Одна из ваших сокамерниц принадлежит к тому небольшому кругу, который мы нынче называем «борцами за женские права». Хуже того, у нее «пораженческие настроения», она «капитулянтка», «антипатриотка» и смеет открыто осуждать войну. Ее зовут Элен Брион, и обвиняют ее в том же, в чем и вас: получение денег от Германии, контакты с солдатами и оружейными фабрикантами. Кроме того, она возглавила профсоюз учителей и распространяла листовки с требованиями женского равноправия.
Скорее всего, Элен ждет тот же конец, что и вас, хотя, быть может, ее спасут французское гражданство, друзья-журналисты и тот факт, что она никогда не пускала в ход то оружие, которое вам, по мнению всех ревнителей нравственности, обеспечило место в одном из кругов дантова ада – обольщение. Госпожа Брион носит мужской костюм и гордится этим. К тому же ей вменяют в вину не шпионаж, а измену, и судит ее Первый военный суд, а он слывет более справедливым, нежели тот, где председательствует Бушардон.

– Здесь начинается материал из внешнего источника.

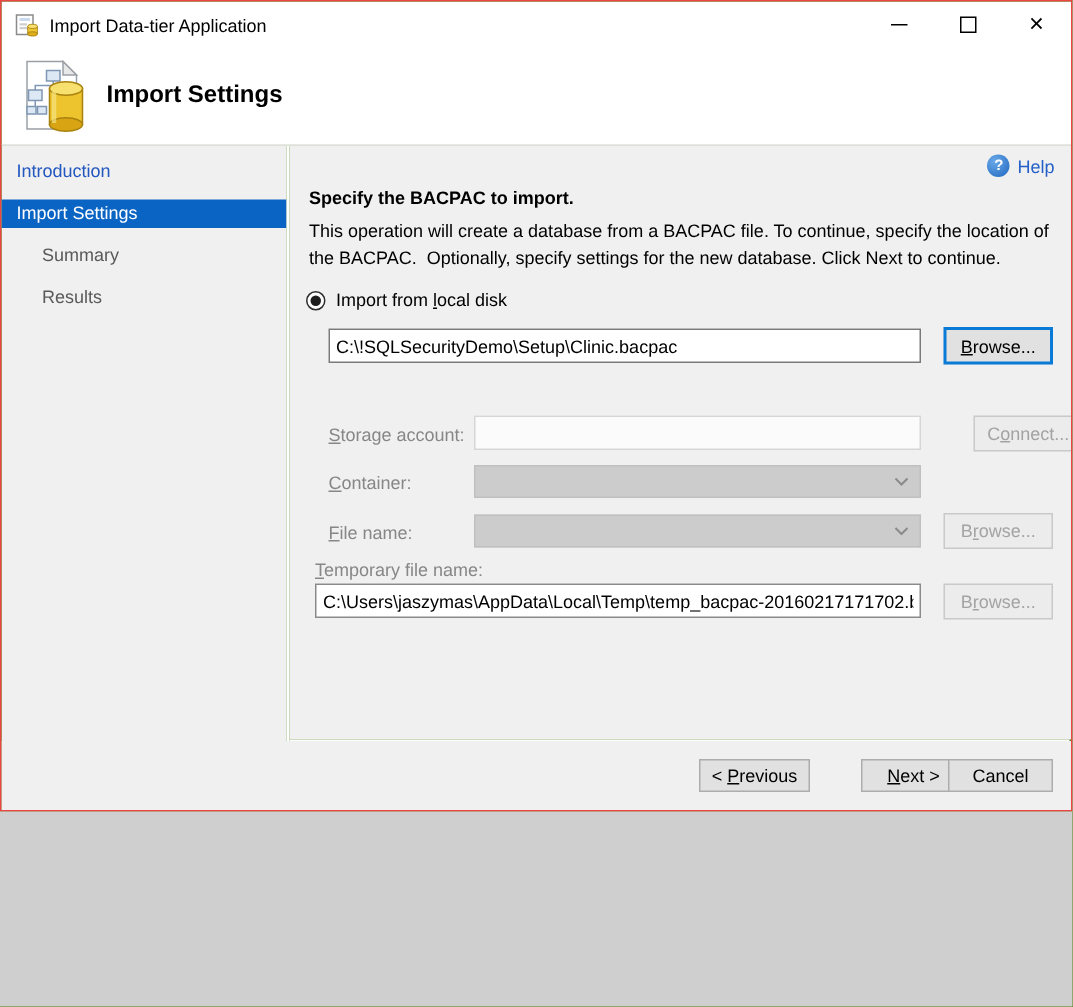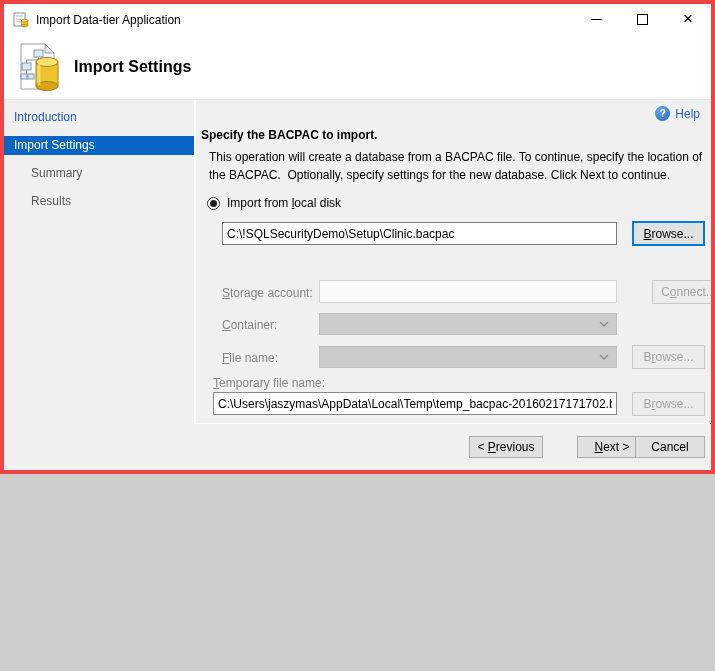--- a/index.html
+++ b/index.html
@@ -3,7 +3,7 @@
 <meta charset="utf-8">
 <style>
   html,body{margin:0;padding:0;background:#cfcfcf;font-family:"Liberation Sans","DejaVu Sans",sans-serif;}
-  .window{position:relative;width:715px;height:474px;background:#4d7c0f;border:4px solid #ef4444;box-sizing:border-box;overflow:hidden;font-size:12px;color:#000;}
+  .window{position:relative;width:715px;height:541px;background:#4d7c0f;border:1px solid #ef4444;box-sizing:border-box;overflow:hidden;font-size:12px;color:#000;}
 
   
   .titlebar{position:absolute;top:0;left:0;right:0;height:31px;background:#fff;display:flex;align-items:center;}

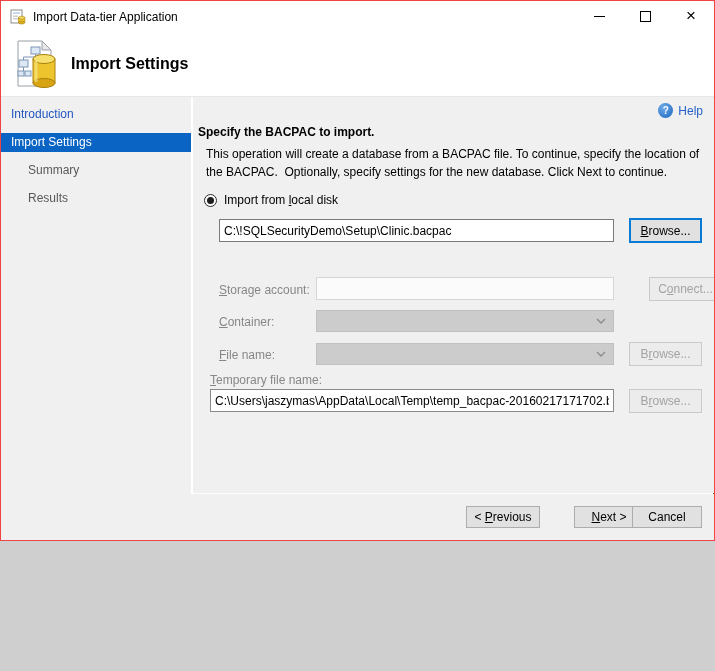--- a/index.html
+++ b/index.html
@@ -32,7 +32,7 @@
   .content{position:absolute;top:96px;left:192px;right:0;bottom:47px;background:#f0f0f0;}
   .help-link{position:absolute;top:6px;right:11px;display:flex;align-items:center;color:#2460c8;cursor:pointer;}
   .help-badge{width:15px;height:15px;border-radius:50%;background:radial-gradient(circle at 35% 30%, #6aa9e8, #1f66c0);color:#fff;font-size:10px;font-weight:bold;display:flex;align-items:center;justify-content:center;margin-right:5px;}
-  .content h2{position:absolute;left:5px;top:28px;margin:0;font-size:12px;font-weight:bold;}
+  .content h2{position:absolute;left:13px;top:28px;margin:0;font-size:12px;font-weight:bold;}
   .description{position:absolute;left:13px;top:48px;width:505px;margin:0;line-height:18px;white-space:pre-wrap;}
 
   .radio-row{position:absolute;display:flex;align-items:center;}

Я и не заметил, как меня сморил сон. Смотрю на часы – осталось всего три часа до нашей последней встречи в тюрьме. Невозможно описать все, что произошло с тех пор, как вы – неохотно, против воли – наняли меня. Вы были уверены, что одной вашей невиновности достаточно, чтобы выпутаться из сетей нашей юридической системы, которая когда-то составляла предмет нашей гордости, а за годы войны превратилась в настоящее извращение правосудия.